The simple answer would be to possess a firearm for defense, and generally under state law that is possible.
But the couple also has been providing foster care in the state for many years, and the policy of the Illinois Department of Children and Family Services suspends their Second Amendment rights, the lawsuit says.
“The Shultses would possess loaded and functional firearms for self-defense and defense of family, but refrain from doing so because they fear their foster children being taken away from them by the state, and/or being prohibited from being foster parents in the future, all due to the IDCFS policy complained of herein,” the complaint states.
SAF also brought a previous suit against Chicago over its handgun ban and later against the state over its restrictions on concealed carry. It won both cases.

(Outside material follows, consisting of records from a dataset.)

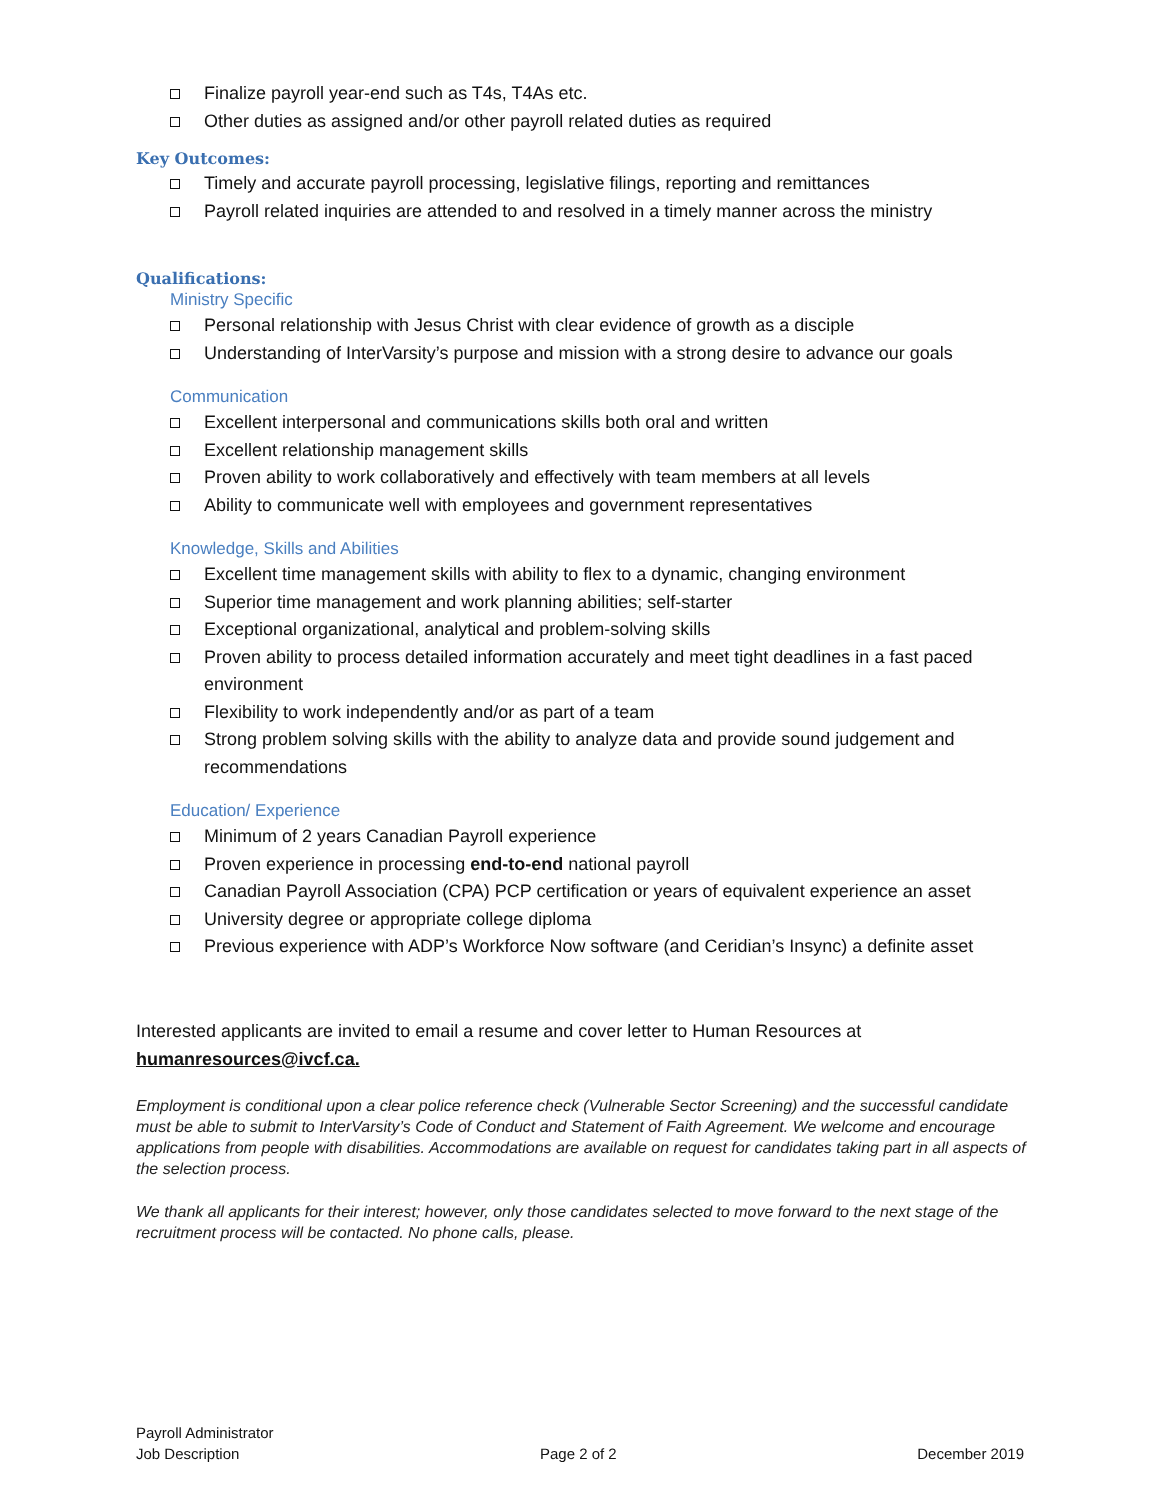Finalize payroll year-end such as T4s, T4As etc.
Other duties as assigned and/or other payroll related duties as required
Key Outcomes:
Timely and accurate payroll processing, legislative filings, reporting and remittances
Payroll related inquiries are attended to and resolved in a timely manner across the ministry
Qualifications:
Ministry Specific
Personal relationship with Jesus Christ with clear evidence of growth as a disciple
Understanding of InterVarsity’s purpose and mission with a strong desire to advance our goals
Communication
Excellent interpersonal and communications skills both oral and written
Excellent relationship management skills
Proven ability to work collaboratively and effectively with team members at all levels
Ability to communicate well with employees and government representatives
Knowledge, Skills and Abilities
Excellent time management skills with ability to flex to a dynamic, changing environment
Superior time management and work planning abilities; self-starter
Exceptional organizational, analytical and problem-solving skills
Proven ability to process detailed information accurately and meet tight deadlines in a fast paced environment
Flexibility to work independently and/or as part of a team
Strong problem solving skills with the ability to analyze data and provide sound judgement and recommendations
Education/ Experience
Minimum of 2 years Canadian Payroll experience
Proven experience in processing end-to-end national payroll
Canadian Payroll Association (CPA) PCP certification or years of equivalent experience an asset
University degree or appropriate college diploma
Previous experience with ADP’s Workforce Now software (and Ceridian’s Insync) a definite asset
Interested applicants are invited to email a resume and cover letter to Human Resources at humanresources@ivcf.ca.
Employment is conditional upon a clear police reference check (Vulnerable Sector Screening) and the successful candidate must be able to submit to InterVarsity’s Code of Conduct and Statement of Faith Agreement. We welcome and encourage applications from people with disabilities. Accommodations are available on request for candidates taking part in all aspects of the selection process.
We thank all applicants for their interest; however, only those candidates selected to move forward to the next stage of the recruitment process will be contacted. No phone calls, please.
Payroll Administrator
Job Description Page 2 of 2 December 2019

“It was our legal action against Chicago’s handgun ban that incorporated the Second Amendment to the states via the Fourteenth Amendment,” Gottlieb noted. “It was another of our lawsuits that forced the state legislature to adopt a concealed carry statute in Illinois. Now we’re in court to make sure that the state cannot discriminate against foster parents who merely wish to exercise the rights we’ve restored in Illinois.”
There also was a case in Moore, Oklahoma, brought by Stephen and Krista Pursley.
That state prevent citizens from serving as foster parents while “legally possessing functional firearms for personal protection.”
“This mandate for foster parents is not just restrictive, it’s ridiculous,” Gottlieb said when the conflict arose. “Why should a foster parent be stripped of his or her right to self-defense, or their ability to defend their foster child, simply to appease some bureaucrat’s anti-gun philosophy?”